— About this exercise —
Report the number of lines in these entries that contain "axis". Write only the number.

*** Available records ***

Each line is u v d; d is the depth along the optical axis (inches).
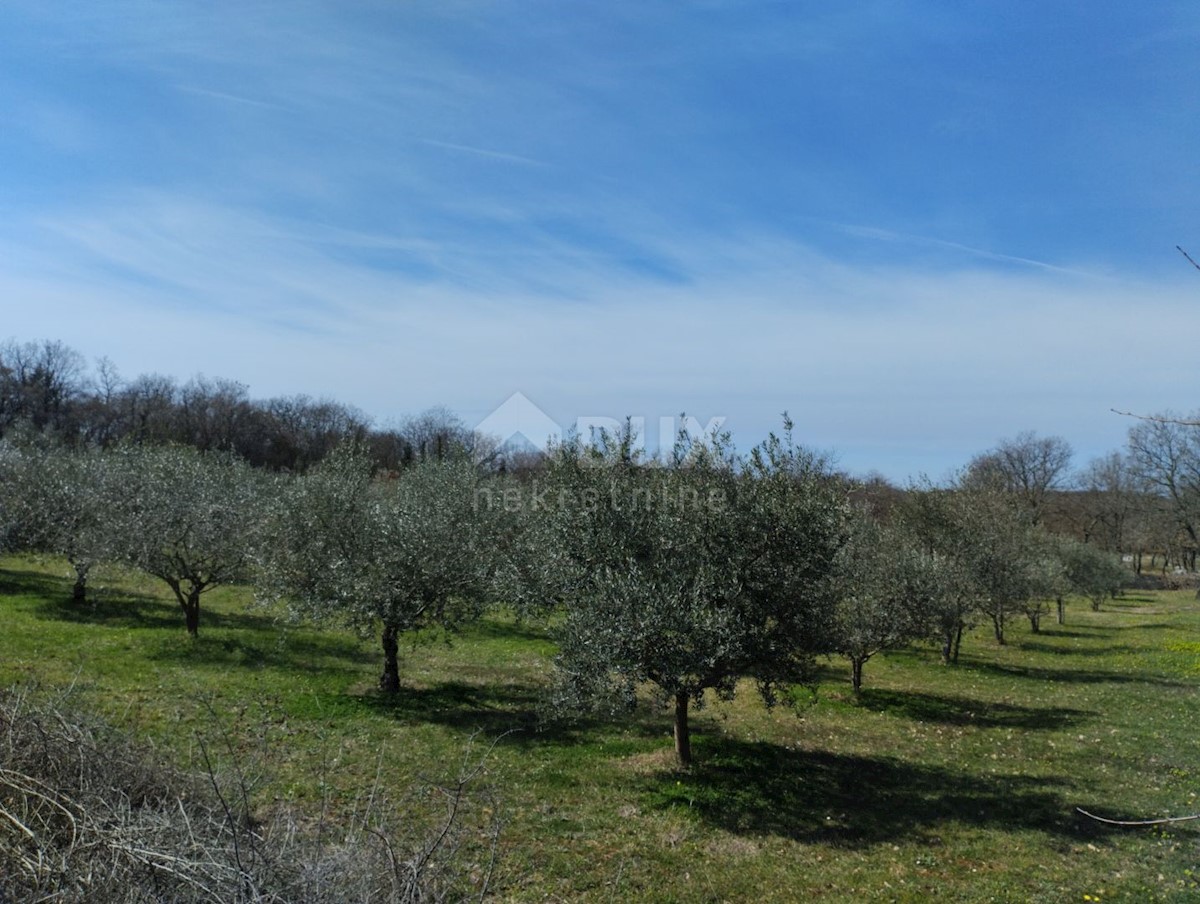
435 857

***
*** Available records ***

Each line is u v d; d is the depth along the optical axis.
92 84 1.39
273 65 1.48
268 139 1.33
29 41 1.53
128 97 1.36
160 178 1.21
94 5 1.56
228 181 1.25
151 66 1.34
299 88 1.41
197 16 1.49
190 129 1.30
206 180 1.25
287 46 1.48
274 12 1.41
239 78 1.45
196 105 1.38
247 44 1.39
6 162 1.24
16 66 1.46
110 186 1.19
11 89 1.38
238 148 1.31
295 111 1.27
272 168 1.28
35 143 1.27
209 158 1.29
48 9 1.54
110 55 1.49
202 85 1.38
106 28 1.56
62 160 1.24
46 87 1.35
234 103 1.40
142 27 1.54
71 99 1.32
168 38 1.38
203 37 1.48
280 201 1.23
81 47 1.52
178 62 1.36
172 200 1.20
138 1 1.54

***

— Finished exercise —
2